___ Recorded data

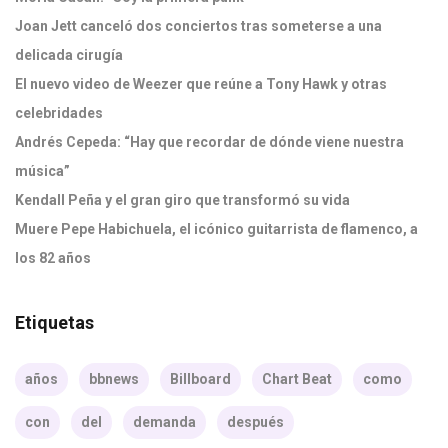
Joan Jett canceló dos conciertos tras someterse a una
delicada cirugía
El nuevo video de Weezer que reúne a Tony Hawk y otras
celebridades
Andrés Cepeda: “Hay que recordar de dónde viene nuestra
música”
Kendall Peña y el gran giro que transformó su vida
Muere Pepe Habichuela, el icónico guitarrista de flamenco, a
los 82 años
Etiquetas
años
bbnews
Billboard
Chart Beat
como
con
del
demanda
después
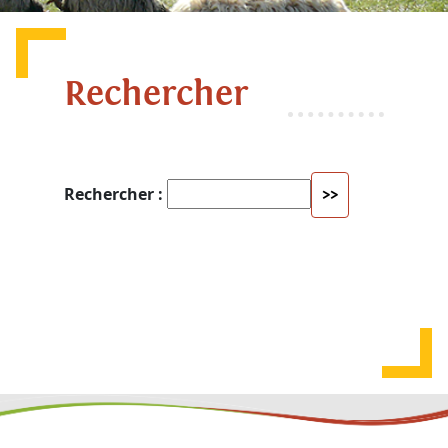
Rechercher
Rechercher :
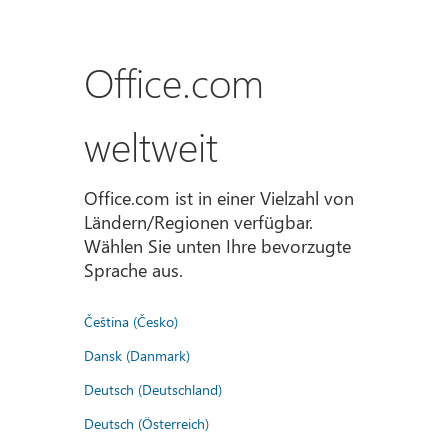
Office.com
weltweit
Office.com ist in einer Vielzahl von
Ländern/Regionen verfügbar.
Wählen Sie unten Ihre bevorzugte
Sprache aus.
Čeština (Česko)
Dansk (Danmark)
Deutsch (Deutschland)
Deutsch (Österreich)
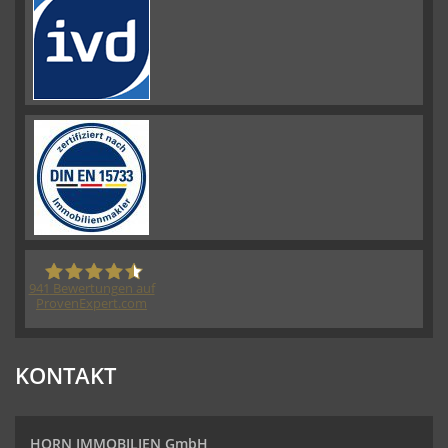
941
Bewertungen auf
ProvenExpert.com
HORN IMMOBILIEN GmbH
KONTAKT
HORN IMMOBILIEN GmbH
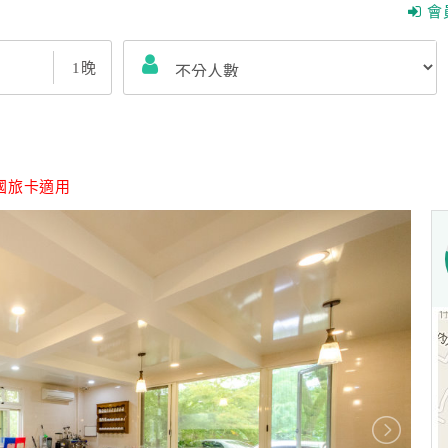
會
1
晚
國旅卡適用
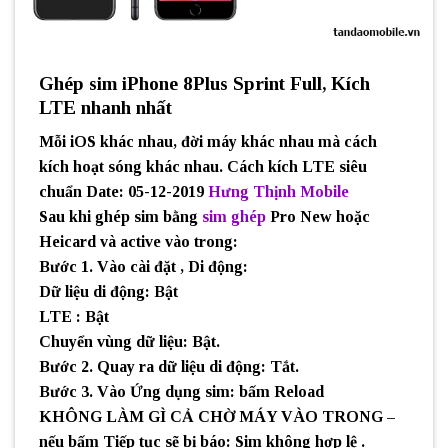
Ghép sim iPhone 8Plus Sprint Full, Kích
LTE nhanh nhất
Mỗi iOS khác nhau, đời máy khác nhau mà cách
kích hoạt sóng khác nhau. Cách kích LTE siêu
chuẩn Date: 05-12-2019
Hưng Thịnh Mobile
Sau khi ghép sim bằng
sim ghép
Pro New hoặc
Heicard và active vào trong:
Bước 1. Vào cài đặt , Di động:
Dữ liệu di động: Bật
LTE : Bật
Chuyển vùng dữ liệu: Bật.
Bước 2. Quay ra dữ liệu di động: Tắt.
Bước 3. Vào Ứng dụng sim: bấm Reload
KHÔNG LÀM GÌ CẢ CHỜ MÁY VÀO TRONG –
nếu bấm Tiếp tục sẽ bị báo: Sim không hợp lệ .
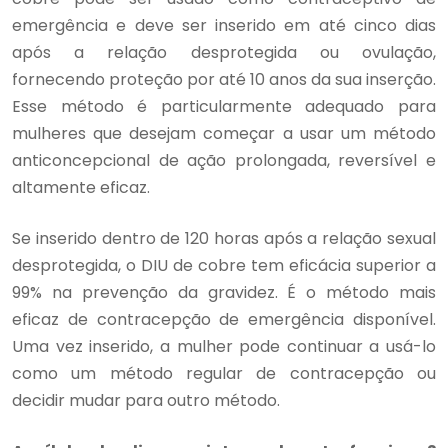
emergência e deve ser inserido em até cinco dias
após a relação desprotegida ou ovulação,
fornecendo proteção por até 10 anos da sua inserção.
Esse método é particularmente adequado para
mulheres que desejam começar a usar um método
anticoncepcional de ação prolongada, reversível e
altamente eficaz.
Se inserido dentro de 120 horas após a relação sexual
desprotegida, o DIU de cobre tem eficácia superior a
99% na prevenção da gravidez. É o método mais
eficaz de contracepção de emergência disponível.
Uma vez inserido, a mulher pode continuar a usá-lo
como um método regular de contracepção ou
decidir mudar para outro método.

______

● **What is needed**: From the line holding "após a relação desprotegida" to the last line of the records, quote each line exactly and add nothing.

● **Answer to this problem**:
após a relação desprotegida ou ovulação,
fornecendo proteção por até 10 anos da sua inserção.
Esse método é particularmente adequado para
mulheres que desejam começar a usar um método
anticoncepcional de ação prolongada, reversível e
altamente eficaz.
Se inserido dentro de 120 horas após a relação sexual
desprotegida, o DIU de cobre tem eficácia superior a
99% na prevenção da gravidez. É o método mais
eficaz de contracepção de emergência disponível.
Uma vez inserido, a mulher pode continuar a usá-lo
como um método regular de contracepção ou
decidir mudar para outro método.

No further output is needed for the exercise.